A different set of potential “fixes” applies in each area, some focusing on more-demanding building code requirements, others aimed at increased infrastructure standards. So resilience-driven requirements could affect both construction costs and the cost of land development.

Much of the basic work in this area is being conducted by the National Research Council (NRC), which has received some $40 million in extra funding directed at climate resilience.

The NRC is working with Standards Council of Canada, standards development organizations, insurers, building scientists, university researchers, and our industry to identify effective ways to make buildings and communities better able to withstand the more extreme weather expected in the future.

In relation to building codes and new construction, this work is, for the most part, highly practical in nature, such as examining nail lengths and patterns that might increase the lift resistance of roof sheathing, or the use of strapping to better-secure roof trusses to walls to resist extreme wind conditions.

The NRC is also working with climate scientists to develop new projections for extreme weather events, so that codes and standards can be “recalibrated” to reflect changes in the probability of natural disasters occurring in a given location.

When it comes to determining future climatic conditions, there are plenty of challenges. In some areas, like anticipated trends for heating and cooling loads, there is a level of consensus. In others, like extreme rainfall frequency, snow-load trends, and the probability of extreme wind events in a given location, agreeing on what the data means, and reaching consensus on what to do about it, is likely to be more difficult.

As all of this is explored, CHBA is guided by some longstanding principles.

The first is that changes to codes or standards must be guided by rigorous impact assessment. We need to know what will be gained in terms of performance, and at what cost to consumers. Proper impact assessment ensures that the data are sound and complete, and that decisions are based on solid evidence and broad consensus among experts.
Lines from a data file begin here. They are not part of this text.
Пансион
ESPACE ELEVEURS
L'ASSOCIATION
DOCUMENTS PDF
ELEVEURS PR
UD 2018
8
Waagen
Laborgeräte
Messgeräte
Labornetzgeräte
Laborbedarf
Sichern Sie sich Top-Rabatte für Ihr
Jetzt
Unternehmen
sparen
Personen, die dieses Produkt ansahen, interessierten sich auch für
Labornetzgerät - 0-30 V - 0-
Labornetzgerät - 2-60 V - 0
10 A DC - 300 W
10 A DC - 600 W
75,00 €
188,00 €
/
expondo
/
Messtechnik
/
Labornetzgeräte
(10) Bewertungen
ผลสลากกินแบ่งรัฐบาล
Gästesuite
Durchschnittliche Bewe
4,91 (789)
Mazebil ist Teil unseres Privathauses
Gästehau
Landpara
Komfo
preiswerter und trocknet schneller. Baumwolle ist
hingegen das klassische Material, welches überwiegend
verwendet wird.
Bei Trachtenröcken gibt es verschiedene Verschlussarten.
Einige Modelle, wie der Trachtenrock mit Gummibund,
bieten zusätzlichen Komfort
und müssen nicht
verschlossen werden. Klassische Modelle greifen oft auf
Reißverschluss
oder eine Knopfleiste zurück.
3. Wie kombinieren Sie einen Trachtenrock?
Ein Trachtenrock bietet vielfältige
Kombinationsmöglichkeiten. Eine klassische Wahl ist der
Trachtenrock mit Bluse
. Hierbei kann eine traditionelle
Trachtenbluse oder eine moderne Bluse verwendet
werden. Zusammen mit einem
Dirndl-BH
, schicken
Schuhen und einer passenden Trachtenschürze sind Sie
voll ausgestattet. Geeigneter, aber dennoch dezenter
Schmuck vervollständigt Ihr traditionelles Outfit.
The second is that the integrity of our national building code process is paramount. For climate-resilience measures to be sound and effective, they need to respect the code process. Having jurisdictions, enact code-like measures that have not been subject to the rigor and discipline of the national code development process is a problematic and risky approach.

Through all of this, important progress is being made. For example, we all want to learn from Houston. In September 2017, the Standards Council of Canada announced the creation of a new national standard for building flood-resilient communities. CHBA was active in the consultation process leading to the announcement, ensuring it was a standard that made good sense from the standpoint of developers through adhering to the principles above.

As work to address climate resilience in other codes and standards proceeds, CHBA will continue to be involved to ensure the interests of industry and consumers are always represented, and will keep members informed of important developments.